L’équipe polonaise est formée par des joueurs talentueux. Ils ont connu un parcours exceptionnel lors de l’Euro 2016, éliminés seulement par le futur lauréat, le Portugal. Mais aussi lors de qualifications pour la Coupe du monde. Le plus difficile sera de confirmer leur performance actuelle en Russie. Je leur souhaite aussi d’aller le plus loin possible.

Si on enlève Robert Lewandowski, peut-on dire que c’est une sélection ordinaire. Ou elle a d’autres atouts à faire valoir ?

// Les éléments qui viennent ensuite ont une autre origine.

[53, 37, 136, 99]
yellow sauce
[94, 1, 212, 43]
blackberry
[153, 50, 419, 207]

Il est vrai que Lewandowski est le pilier de l’équipe. Il a le rôle de capitaine, il soude le groupe et entraîne une certaine dynamique. C’est une valeur sure qui prendra les décisions nécessaires pour faire avancer au mieux son équipe. Nous avons, par le passé, pu constater que lors de matchs amicaux, la Pologne sans Lewandowski, a connu des failles dans son efficacité offensive.

N’est-ce pas un regret de ne jamais avoir dirigé la sélection de votre pays ?

Le destin ne m’a pas permis de diriger la sélection polonaise. Soit j’étais déjà engagé auprès d’autres équipes soit quelqu’un d’autre était choisi. Bien évidemment, c’est un regret.